In attempt to rule out the possible role of genetic as an etiologic factor, panoramic radiographs were prepared for the patient’s parents and siblings which were inconclusive. Laboratory test results indicated no abnormality. Differentiated blood count, Calcium, phosphorus and alkaline phosphatase were within normal range. Due to the mild degree of resorption, limited number of involved teeth and lack of clinical discomfort, no treatment was advised.
Thus, there was no chance for histological and bacteriologic analysis in this case.
Schatzle et al reported a case of progressive generalized apical root resorption in a 17-year- old female. Two panoramic radiographs were taken to follow progression of root resorption. As they had to extract three involved teeth, the possibility of histologic examination was provided.
Histologic examination showed thickening of cementum layer and accelerated deposition of cellular cementum which normally covered the apical half of the root and furcation. So they diagnosed it as early generalized hypercementosis. [1].

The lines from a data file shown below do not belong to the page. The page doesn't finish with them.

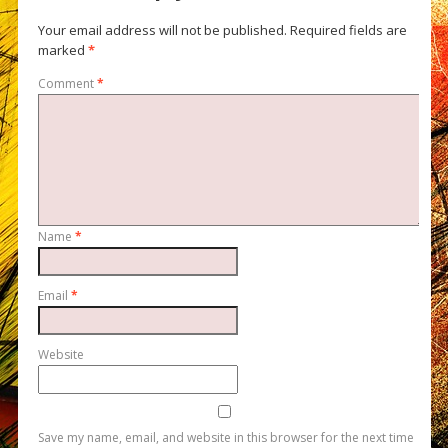
Your email address will not be published.
Required fields are
marked
*
Comment
*
Name
*
Email
*
Website
Save my name, email, and website in this browser for the next time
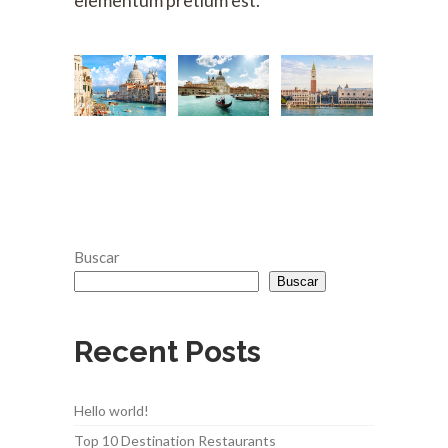
elementum pretium est.
Buscar
Buscar
Recent Posts
Hello world!
Top 10 Destination Restaurants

However this theory should be postulated by further investigation.
McMullin reported three cases of idiopathic generalized apical root resorption[9].
Reported cases had class II or III malocclusion and one had Down syndrome. As mentioned above, occlusal stress is one of the contributing factors responsible for resorption which can result in dystrophic changes in periodontal ligament, alveolar bone, cementum and pulp [10,11]. Moreover, significant reduction in root and crown length and stunted, short, small crowns and roots have been reported in association with Down syndrome [12,13]. This criticizes applying the term “idiopathic” to this case.
Sogur reported an excessive production of bone surrounding absorbed roots as a compensatory response to osteoclastic activity which had not been seen in previous cases. Furthermore, the lamina dura of the affected teeth could not be followed.
They also reported a tapering pattern of resorption [14].
The MIARR does not seem to be mediated by pulp space.
Although the minimal apical root resorption was found in tooth 37, due to the presence of the carious lesion we did not consider it as an idiopathic process.
However, resorption seems to be more severe in asymptomatic teeth.
A number of treatment methods have been reported useful in animal studies to be useful to arrest this type of resorption; none have of which been shown effective clinically in the human. [15].
Treatment usually consists of observation and finally extraction of teeth in advance lesions.
CONCLUSION
Multiple idiopathic apical root resorption involve a wide age range with unknown etiology. Further investigations are needed to disclose its molecular mechanism.
Acknowledgments
The authors would like to gratitude Dr. Shakibafard for his kindly assistance.